**Description of the task:** The count of lines with the string "center" in the material is all that should be returned.

**Extracted material:**
::::

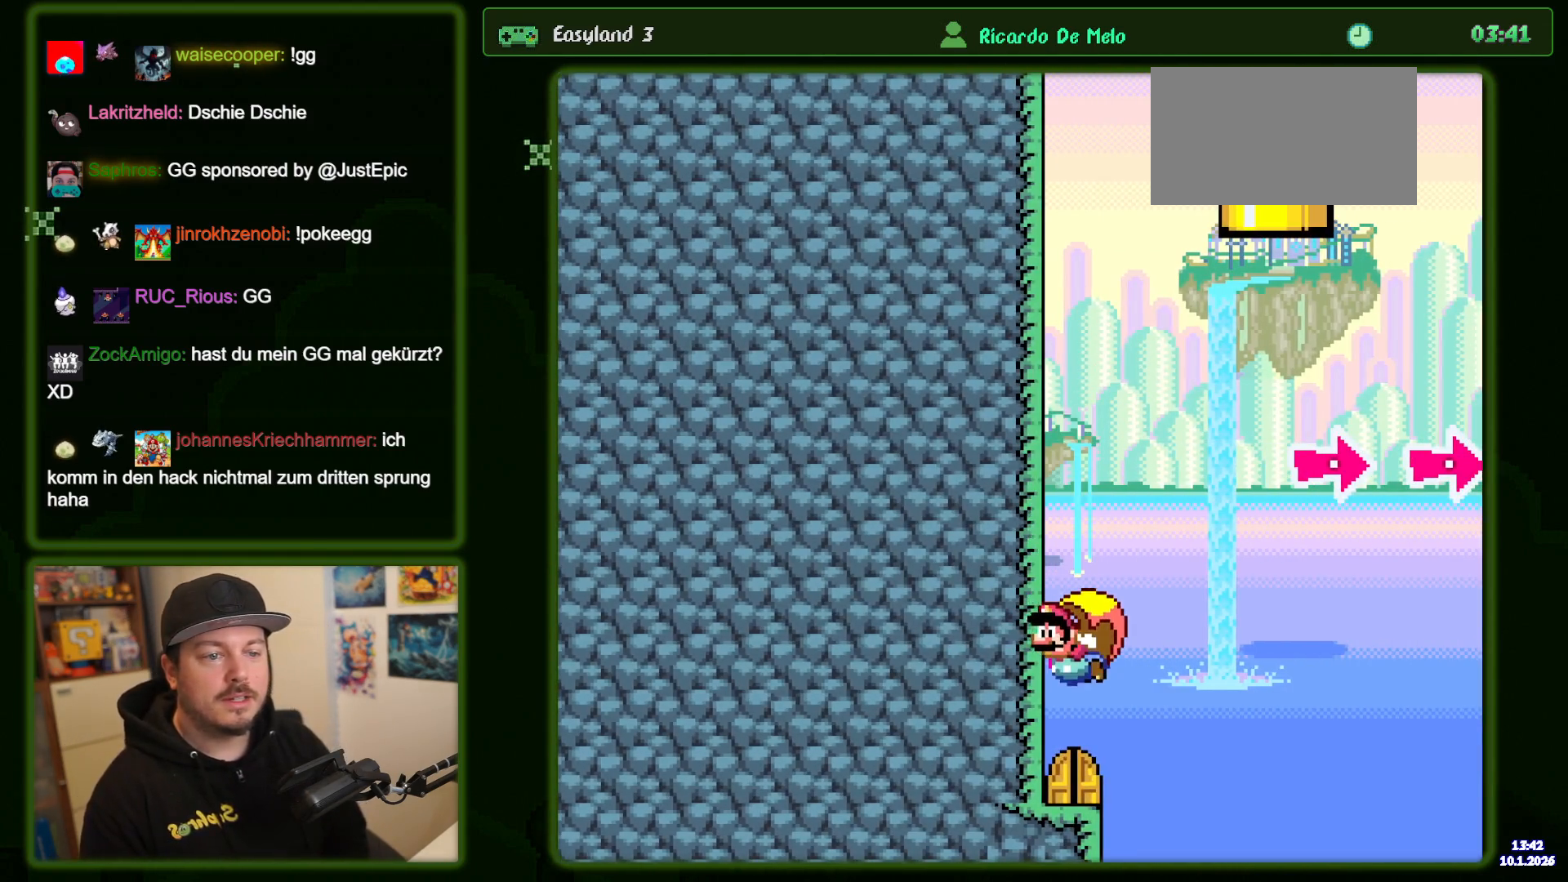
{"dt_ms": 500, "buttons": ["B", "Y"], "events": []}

::::

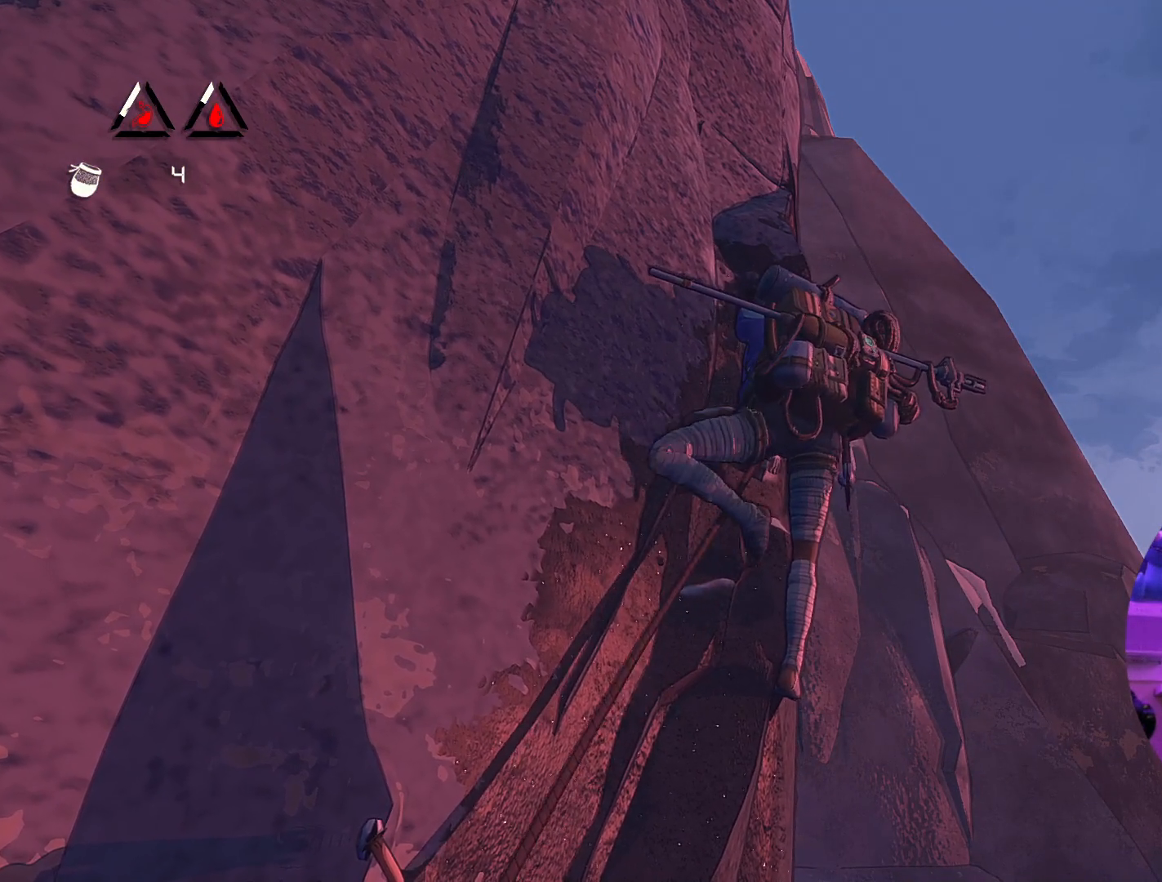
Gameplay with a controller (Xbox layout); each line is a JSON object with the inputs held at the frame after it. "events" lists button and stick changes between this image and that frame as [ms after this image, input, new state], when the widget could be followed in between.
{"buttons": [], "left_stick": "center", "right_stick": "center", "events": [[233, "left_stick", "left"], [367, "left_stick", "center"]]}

::::

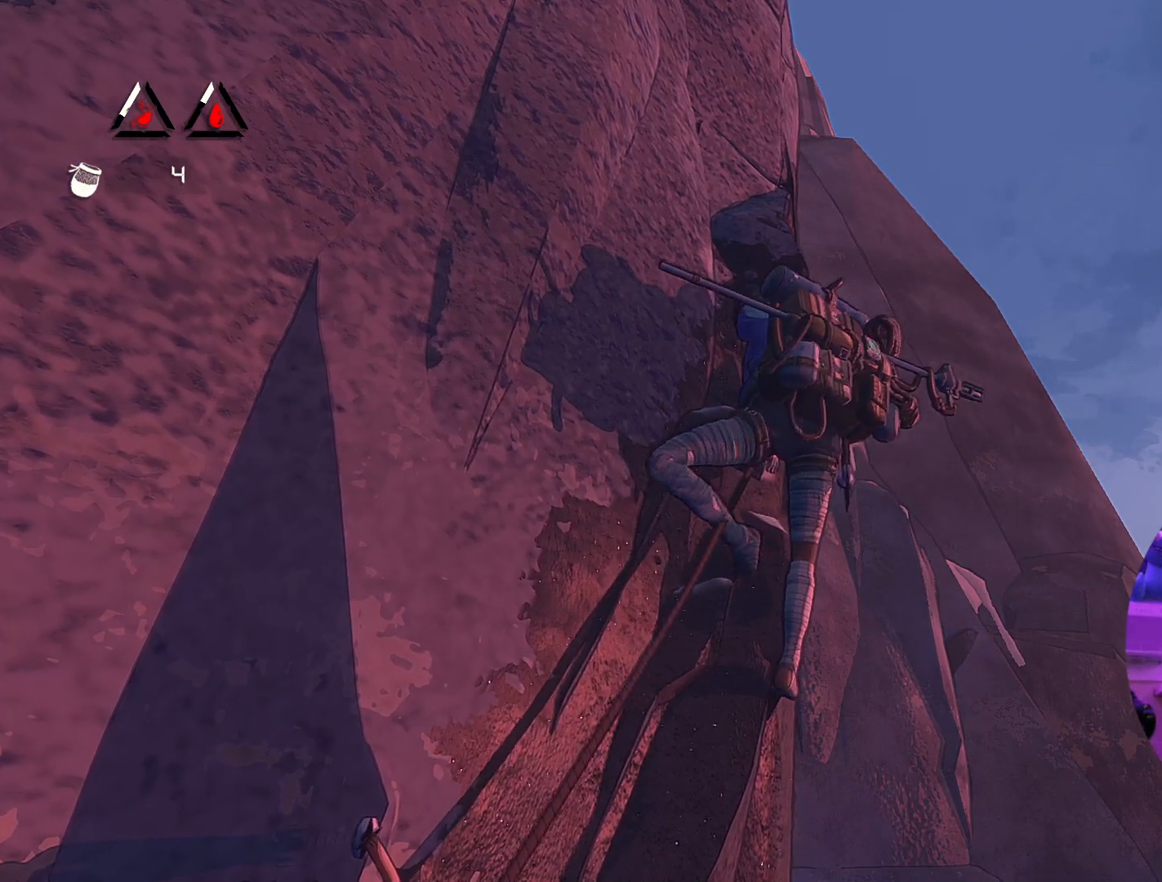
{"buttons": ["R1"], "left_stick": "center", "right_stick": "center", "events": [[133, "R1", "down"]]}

::::

**Output for this exercise:** 2